Por vezes pensava que não éramos mais humanos, e tentava em vão buscar na memória o momento exato onde a humanidade se perdeu, onde aquelas duas pessoas que nós éramos morreram e transformaram-se nestas criaturas abomináveis que se amorodiavam mutuamente. Nunca consegui lembrar. Não havia resposta. Não havia volta. Estávamos condenados. Condenados um ao outro.

Mas eu queria fugir.

Creio que uma das coisas mais engraçadas do ser humano é a liberdade, e como ela é relativa. A liberdade, na verdade, não existe – ilusão inexorável; sina. Todos são tecnicamente livres para fazer/pensar o que quiserem, mas o fazer/pensar e, mais a fundo, o próprio ato de ser já está atrelado a uma série de, digamos, regras predeterminadas. O ato de ser já está previamente condicionado a um tipo de ser. O que foge a isso é ignorado ou eliminado. A liberdade, vista de fora, é algo realmente muito engraçado. Ou melhor: seria (já que ninguém realmente a vê de fora; todos estão imersos nela).

Pensando sobre liberdade eu percebi que não poderia fugir dela. Percebi que como criaturas não-humanas era justamente este amoródio o que nos mantinha vivos – que não havia fuga possível. Ou pelo menos era nisso que eu acreditava, e pelo fato de eu acreditar tornava-se real – a minha realidade inexorável, moldada ao meu bel-desprazer (o prazer apenas pelo prazer não existia para mim – ou existia?).

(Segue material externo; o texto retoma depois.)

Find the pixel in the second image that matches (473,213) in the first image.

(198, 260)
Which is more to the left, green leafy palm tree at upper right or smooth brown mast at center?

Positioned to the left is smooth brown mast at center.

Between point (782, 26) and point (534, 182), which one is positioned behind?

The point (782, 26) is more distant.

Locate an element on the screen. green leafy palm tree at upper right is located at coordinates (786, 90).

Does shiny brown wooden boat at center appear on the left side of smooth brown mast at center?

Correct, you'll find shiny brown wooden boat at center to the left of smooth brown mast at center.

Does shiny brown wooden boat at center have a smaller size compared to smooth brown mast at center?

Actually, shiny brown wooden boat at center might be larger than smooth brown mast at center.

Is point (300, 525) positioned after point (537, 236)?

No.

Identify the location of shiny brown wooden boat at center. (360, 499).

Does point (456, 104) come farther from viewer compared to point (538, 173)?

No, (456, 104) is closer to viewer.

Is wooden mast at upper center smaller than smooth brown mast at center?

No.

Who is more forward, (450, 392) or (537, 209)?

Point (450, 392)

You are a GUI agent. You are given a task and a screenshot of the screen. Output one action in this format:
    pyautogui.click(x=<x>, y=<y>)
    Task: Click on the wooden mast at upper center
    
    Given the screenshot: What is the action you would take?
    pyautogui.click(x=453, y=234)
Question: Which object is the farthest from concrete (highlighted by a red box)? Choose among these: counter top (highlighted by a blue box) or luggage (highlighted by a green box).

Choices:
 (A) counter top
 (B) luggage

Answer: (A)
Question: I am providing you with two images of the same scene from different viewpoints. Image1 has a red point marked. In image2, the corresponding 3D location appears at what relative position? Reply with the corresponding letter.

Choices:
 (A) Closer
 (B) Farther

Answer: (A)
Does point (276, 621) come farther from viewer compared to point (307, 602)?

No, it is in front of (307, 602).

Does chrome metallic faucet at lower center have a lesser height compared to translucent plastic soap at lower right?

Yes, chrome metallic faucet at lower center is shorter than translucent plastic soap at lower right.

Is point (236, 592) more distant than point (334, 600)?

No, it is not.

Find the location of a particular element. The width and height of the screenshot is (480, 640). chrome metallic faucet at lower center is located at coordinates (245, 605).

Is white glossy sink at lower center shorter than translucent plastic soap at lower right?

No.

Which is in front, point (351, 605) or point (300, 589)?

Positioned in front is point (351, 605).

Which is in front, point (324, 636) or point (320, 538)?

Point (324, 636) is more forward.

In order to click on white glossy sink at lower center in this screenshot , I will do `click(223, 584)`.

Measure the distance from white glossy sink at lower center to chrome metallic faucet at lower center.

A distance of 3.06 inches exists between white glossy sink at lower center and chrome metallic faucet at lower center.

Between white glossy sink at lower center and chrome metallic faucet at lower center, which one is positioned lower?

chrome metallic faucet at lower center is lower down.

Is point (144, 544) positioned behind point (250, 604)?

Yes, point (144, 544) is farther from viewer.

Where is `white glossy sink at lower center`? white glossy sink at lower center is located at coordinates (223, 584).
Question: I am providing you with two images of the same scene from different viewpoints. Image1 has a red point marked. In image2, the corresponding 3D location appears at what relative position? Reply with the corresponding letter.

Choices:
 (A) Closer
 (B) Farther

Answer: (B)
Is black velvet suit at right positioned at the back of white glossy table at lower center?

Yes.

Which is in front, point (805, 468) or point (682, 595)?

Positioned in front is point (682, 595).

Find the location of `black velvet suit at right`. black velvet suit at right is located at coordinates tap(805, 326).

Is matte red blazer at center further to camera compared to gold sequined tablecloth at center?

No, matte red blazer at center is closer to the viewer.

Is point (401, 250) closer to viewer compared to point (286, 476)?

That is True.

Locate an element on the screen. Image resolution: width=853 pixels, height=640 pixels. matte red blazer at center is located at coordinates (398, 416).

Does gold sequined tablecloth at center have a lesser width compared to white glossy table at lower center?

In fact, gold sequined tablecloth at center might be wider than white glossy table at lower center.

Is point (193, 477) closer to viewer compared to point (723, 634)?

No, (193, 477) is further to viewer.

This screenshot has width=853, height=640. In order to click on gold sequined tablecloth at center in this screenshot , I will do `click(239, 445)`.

Decidi continuar com ela então. Não creio que se possa chamar efetivamente de decisão, pois eu não tinha escolha; mas convencionei chamar de decisão – talvez para não sentir-me tão impotente diante da inexorabilidade dos fatos, do mundo. Continuávamos então, até a nossa próxima morte. Não soubera o que haveria além da humanidade e do amor – tivera curiosidade e medo. Estes sentimentos voltavam agora, pressentindo o que surgiria após esta não-humanidade monstruosa e seu amoródio. Tinha vontades suicidas de matá-la ou deixá-la, pois sabia que assim também morreria – sentia que éramos um organismo uno, ela, meu duplo, meu gêmeo siamês na monstruosidade –, e talvez descobrisse (novamente) o que havia depois.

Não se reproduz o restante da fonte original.